:: What is needed ::
Find the lines in the material below that include the word "ванны", count them, and give that count alone.

:: Data excerpts ::
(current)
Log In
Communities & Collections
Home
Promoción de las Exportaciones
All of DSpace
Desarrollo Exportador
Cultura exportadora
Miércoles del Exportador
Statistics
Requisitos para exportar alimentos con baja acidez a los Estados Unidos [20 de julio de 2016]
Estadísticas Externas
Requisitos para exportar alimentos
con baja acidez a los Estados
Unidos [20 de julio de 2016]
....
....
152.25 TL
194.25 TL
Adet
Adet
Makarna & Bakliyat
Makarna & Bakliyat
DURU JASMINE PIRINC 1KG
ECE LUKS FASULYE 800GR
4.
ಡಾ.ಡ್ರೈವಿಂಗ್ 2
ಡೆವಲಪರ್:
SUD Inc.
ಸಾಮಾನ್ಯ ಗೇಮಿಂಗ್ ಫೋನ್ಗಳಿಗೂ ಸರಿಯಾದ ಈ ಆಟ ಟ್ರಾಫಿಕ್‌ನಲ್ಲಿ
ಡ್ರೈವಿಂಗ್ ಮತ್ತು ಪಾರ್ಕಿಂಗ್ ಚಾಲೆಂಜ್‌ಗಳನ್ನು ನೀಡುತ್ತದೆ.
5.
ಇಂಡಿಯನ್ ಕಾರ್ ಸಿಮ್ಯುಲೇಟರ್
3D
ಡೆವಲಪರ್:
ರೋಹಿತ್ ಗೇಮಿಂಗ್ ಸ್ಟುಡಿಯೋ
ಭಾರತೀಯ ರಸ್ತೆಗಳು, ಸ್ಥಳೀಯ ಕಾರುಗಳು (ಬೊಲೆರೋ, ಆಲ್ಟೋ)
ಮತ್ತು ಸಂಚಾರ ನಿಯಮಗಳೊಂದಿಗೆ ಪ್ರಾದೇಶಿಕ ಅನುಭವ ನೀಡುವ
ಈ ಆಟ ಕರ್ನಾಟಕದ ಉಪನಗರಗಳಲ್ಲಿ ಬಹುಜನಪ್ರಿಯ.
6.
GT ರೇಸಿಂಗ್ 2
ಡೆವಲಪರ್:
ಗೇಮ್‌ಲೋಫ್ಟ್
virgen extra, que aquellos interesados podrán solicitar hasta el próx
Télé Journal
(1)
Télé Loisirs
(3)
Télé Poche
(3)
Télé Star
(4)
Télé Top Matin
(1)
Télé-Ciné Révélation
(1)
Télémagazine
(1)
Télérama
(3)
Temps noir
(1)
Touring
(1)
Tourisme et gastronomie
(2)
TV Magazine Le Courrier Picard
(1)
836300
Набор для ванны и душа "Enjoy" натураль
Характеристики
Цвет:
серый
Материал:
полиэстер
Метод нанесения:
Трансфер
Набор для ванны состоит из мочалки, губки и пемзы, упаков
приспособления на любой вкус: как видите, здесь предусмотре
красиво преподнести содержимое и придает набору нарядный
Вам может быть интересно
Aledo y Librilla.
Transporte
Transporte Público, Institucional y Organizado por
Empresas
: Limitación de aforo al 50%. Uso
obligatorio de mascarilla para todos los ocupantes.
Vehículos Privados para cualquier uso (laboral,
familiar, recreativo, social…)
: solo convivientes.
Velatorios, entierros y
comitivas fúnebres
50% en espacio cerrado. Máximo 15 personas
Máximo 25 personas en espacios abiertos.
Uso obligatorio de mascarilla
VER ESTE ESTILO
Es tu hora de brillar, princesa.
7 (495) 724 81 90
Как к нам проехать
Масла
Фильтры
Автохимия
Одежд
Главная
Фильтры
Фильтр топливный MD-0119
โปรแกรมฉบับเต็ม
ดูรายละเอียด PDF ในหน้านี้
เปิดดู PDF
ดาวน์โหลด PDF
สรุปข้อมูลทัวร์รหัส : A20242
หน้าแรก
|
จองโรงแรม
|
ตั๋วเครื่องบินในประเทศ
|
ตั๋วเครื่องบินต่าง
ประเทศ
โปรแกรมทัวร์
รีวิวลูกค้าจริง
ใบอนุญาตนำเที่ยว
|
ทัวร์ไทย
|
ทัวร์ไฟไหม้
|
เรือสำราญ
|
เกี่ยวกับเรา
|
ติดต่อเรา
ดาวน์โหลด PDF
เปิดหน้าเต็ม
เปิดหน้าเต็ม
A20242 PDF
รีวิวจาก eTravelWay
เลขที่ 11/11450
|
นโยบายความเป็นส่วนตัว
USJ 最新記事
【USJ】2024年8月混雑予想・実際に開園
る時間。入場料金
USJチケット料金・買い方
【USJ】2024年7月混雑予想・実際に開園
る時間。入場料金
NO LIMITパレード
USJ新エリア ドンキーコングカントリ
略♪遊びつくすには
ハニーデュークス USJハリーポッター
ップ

:: Response box ::
2